Animated film “Abominable” will no longer be shown in Vietnamese theaters after a scene was found to feature a map showing China’s infamous “nine-dash line” in the South China Sea.
Chinese maps added the unilaterally declared line to illustrate its claims over the resource-rich territory, which includes portions of what Vietnam regards as its continental shelf.
“Abominable,” which is a joint production between Dreamworks Animation and Pearl Studio in Shanghai, was first shown in Vietnamese cinemas on Oct 4, Reuters reports.
“We will revoke (the film’s licence),” said Ta Quang Dong, deputy minister of culture, sports and tourism. The government agency is in charge of licensing and censoring foreign films.
Featuring a Chinese girl who discovers a yeti living on her roof, the film was being marketed in Vietnam as “Everest: The Little Yeti.” Images of the scene with the offending map became widely shared on social media.
According to local state media, Vietnam has decided to pull the DreamWorks movie from cinemas after moviegoers noticed the controversial scene. It was officially removed from cinemas on Sunday.

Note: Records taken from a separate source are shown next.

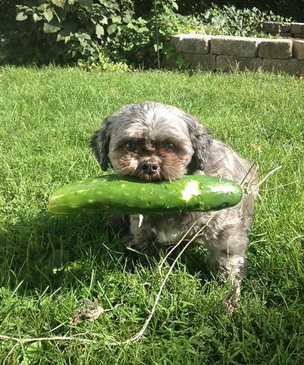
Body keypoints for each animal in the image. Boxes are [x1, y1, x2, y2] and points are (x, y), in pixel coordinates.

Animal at [90, 101, 258, 312]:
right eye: (129, 145)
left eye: (170, 145)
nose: (150, 165)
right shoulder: (141, 226)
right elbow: (146, 250)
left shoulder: (224, 229)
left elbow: (227, 260)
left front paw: (230, 295)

Aside from Vietnam and China, the Philippines, Taiwan and Indonesia also have overlapping claims over the area that the nine-dash-line is trying to cover.

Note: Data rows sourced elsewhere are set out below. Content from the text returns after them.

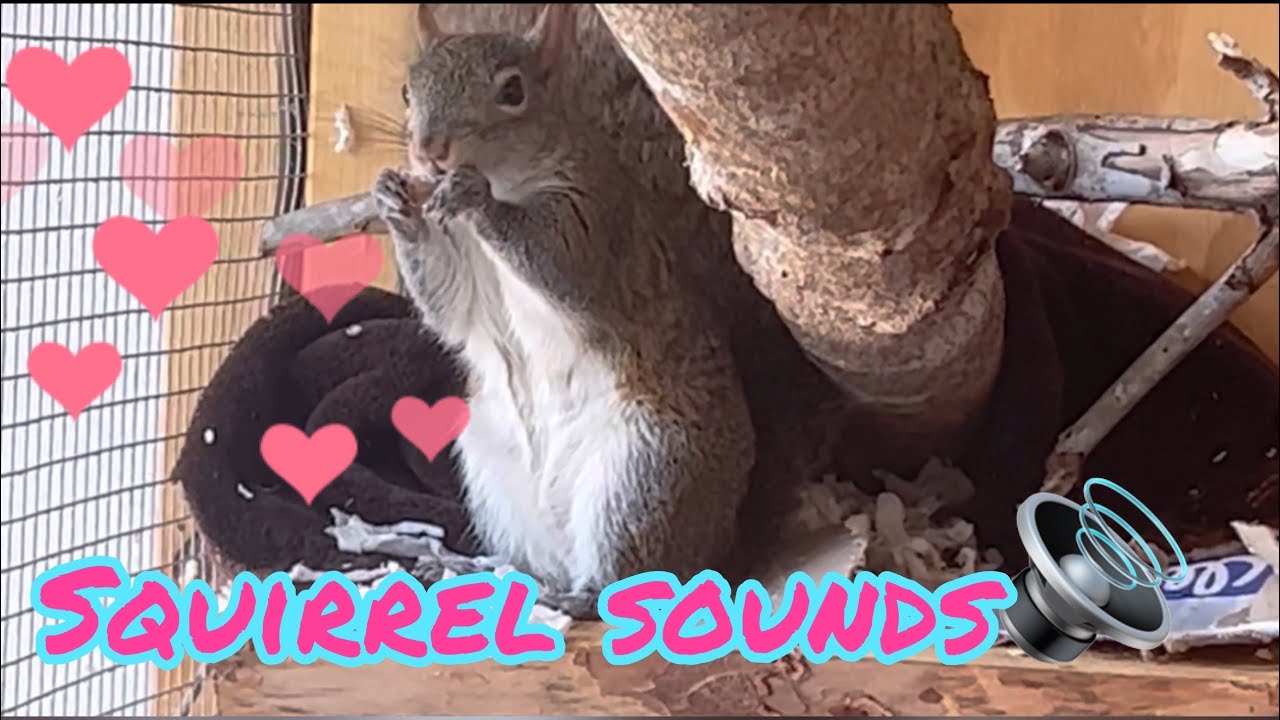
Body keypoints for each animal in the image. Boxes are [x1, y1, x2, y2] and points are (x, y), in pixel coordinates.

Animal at [371, 3, 756, 617]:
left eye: (513, 90)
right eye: (409, 90)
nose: (430, 152)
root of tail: (721, 541)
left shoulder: (591, 214)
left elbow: (559, 265)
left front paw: (473, 195)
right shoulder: (463, 272)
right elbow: (450, 305)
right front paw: (393, 200)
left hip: (641, 474)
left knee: (625, 577)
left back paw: (577, 596)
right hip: (491, 474)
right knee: (533, 560)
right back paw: (477, 572)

The Philippines formally initiated arbitration proceedings against China’s territorial claim on the “nine-dash line” back in 2013, citing that it is unlawful under the United Nations Convention on the Law of the Sea (UNCLOS) convention. China refused to participate in the arbitration. The five arbitrators of the tribunal agreed unanimously with the Philippines in July 2016, concluding in the award that there was no evidence that China had historically exercised exclusive control over the waters or resources, hence there was “no legal basis for China to claim historic rights” over the Nine-Dash Line.

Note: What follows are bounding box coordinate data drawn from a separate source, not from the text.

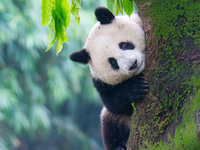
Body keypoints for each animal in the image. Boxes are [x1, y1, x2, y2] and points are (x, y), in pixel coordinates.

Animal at [69, 7, 148, 150]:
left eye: (124, 45)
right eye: (113, 62)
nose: (133, 64)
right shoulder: (101, 83)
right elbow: (113, 103)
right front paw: (136, 88)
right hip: (113, 121)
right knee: (110, 126)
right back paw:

In the Philippines, calls to ban “Abominable” have also erupted on social media, causing Foreign Affairs Secretary Teodoro Locsin Jr. to recommend “cutting out the scene” featuring China’s unilaterally imposed “nine-dash line.”
“What about cutting out that scene? You’re a lawyer, on what ground can we ban — and which agency has that power — an implicit message, assuming any Filipino will assert his First Amendment right in the case?” Locsin wrote in a tweet responding to Jay Batongbacal, director of the University of the Philippines Institute for Maritime Affairs and Law of the Sea.
In his tweet, Locsin also suggested a “universal boycott of all @Dreamworks productions from here on.”
Batongbacal responded with: “Agree this is a slippery slope, but think we should push back vs. CN propaganda tactics nonetheless.”
“But I think DFA’s role is recommendatory (though strongly persuasive) rather than direct, since MTRCB is not under it. Public clamor/boycott may complement DFA view, if any,” he added.